Oddly enough, everyone’s favorite slasher villain doll who just won’t die finally got his own video game in 2013, with Chucky Slash & Dash for mobile platforms. Unfortunately, it’s just a Temple Run clone with strange Child’s Play references thrown in here and there. It would’ve been nice to have a game where you play as Chucky and stalk people down, but that’s not what they had in mind for his video game debut.
The last title to mention here is a weird one since it’s not a game innately based on a horror film, but one that technically has more horror film pedigree than anything else on the market right now, and that’s Dead By Daylight. While the game itself is an asymmetrical multiplayer game where four survivors have to subvert and escape from one of many horrific villains as the main premise, it’s the subsequent additions to the game where it starts to pull its weight in horror cred.
While Dead By Daylight‘s in-house created killers were all generally inspired by something from a horror film, they eventually started to bring in several killers that were officially licensed from real horror film properties. These include Halloween, Texas Chainsaw Massacre, Nightmare on Elm Street, Saw, Scream, Evil Dead, Stranger Things, and even Silent Hill.

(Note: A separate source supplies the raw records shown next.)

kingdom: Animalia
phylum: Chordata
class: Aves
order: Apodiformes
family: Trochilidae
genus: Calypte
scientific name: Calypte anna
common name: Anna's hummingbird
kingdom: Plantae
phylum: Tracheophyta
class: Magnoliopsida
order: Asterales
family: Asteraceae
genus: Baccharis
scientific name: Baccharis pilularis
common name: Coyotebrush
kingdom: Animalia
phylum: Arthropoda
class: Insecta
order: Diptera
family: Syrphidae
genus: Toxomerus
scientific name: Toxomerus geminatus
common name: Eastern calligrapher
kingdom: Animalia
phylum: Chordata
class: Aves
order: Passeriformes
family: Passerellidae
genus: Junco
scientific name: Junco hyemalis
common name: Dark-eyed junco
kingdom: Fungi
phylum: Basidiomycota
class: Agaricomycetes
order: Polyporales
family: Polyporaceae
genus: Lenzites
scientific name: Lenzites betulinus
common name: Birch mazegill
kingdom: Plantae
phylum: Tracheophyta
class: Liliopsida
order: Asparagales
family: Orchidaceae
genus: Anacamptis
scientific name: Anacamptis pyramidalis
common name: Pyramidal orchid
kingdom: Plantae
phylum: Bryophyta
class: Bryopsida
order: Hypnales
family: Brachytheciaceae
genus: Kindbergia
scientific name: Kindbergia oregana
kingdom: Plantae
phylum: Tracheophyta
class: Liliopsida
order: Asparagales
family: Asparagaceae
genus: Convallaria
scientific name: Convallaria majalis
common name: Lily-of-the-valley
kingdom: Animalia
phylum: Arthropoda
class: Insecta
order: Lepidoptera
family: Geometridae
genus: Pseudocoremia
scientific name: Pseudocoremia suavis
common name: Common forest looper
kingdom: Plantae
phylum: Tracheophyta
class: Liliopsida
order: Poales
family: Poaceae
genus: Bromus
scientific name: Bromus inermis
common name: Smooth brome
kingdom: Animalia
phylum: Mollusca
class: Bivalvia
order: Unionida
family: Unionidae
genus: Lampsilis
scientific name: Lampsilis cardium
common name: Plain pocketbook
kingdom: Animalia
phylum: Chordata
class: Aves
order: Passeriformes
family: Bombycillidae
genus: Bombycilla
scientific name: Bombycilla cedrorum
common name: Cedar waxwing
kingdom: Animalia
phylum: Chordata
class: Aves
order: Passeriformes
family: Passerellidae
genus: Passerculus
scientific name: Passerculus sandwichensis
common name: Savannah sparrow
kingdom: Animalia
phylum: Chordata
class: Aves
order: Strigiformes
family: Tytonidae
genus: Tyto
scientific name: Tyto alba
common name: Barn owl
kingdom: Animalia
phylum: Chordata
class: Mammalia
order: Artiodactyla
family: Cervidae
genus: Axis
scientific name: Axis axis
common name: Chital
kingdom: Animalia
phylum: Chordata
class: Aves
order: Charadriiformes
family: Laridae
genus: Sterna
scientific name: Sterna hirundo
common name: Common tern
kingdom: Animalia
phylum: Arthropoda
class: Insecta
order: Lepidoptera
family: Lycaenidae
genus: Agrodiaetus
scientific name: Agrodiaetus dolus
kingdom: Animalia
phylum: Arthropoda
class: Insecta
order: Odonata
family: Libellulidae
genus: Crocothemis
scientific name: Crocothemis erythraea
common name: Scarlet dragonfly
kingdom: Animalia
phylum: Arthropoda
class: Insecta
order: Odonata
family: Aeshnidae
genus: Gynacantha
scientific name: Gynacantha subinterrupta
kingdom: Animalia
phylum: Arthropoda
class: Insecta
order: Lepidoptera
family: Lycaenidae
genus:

On top of the killers from the films being added, each killer also usually comes with a new stage and a new survivor character from that same film franchise. So, as of 2020, Dead By Daylight is full of licensed horror film content. The list of horror crossovers may be expanding even more soon, but with the amount of horror movie icons they’ve already been able to add into the game, it at least makes the honorable mention list here.
Hopefully, we’ll continue to see more successful film-to-game crossovers in the future. The results can be truly great when the effort and the thought are there to make the game feel like an extension or expansion of the film universes we love. Since we’re smack in the middle of the best time of the year for revisiting our favorite horror films, you might also want to expand your viewing into visiting or revisiting some of these games as well to top off your experience and have a little more fun.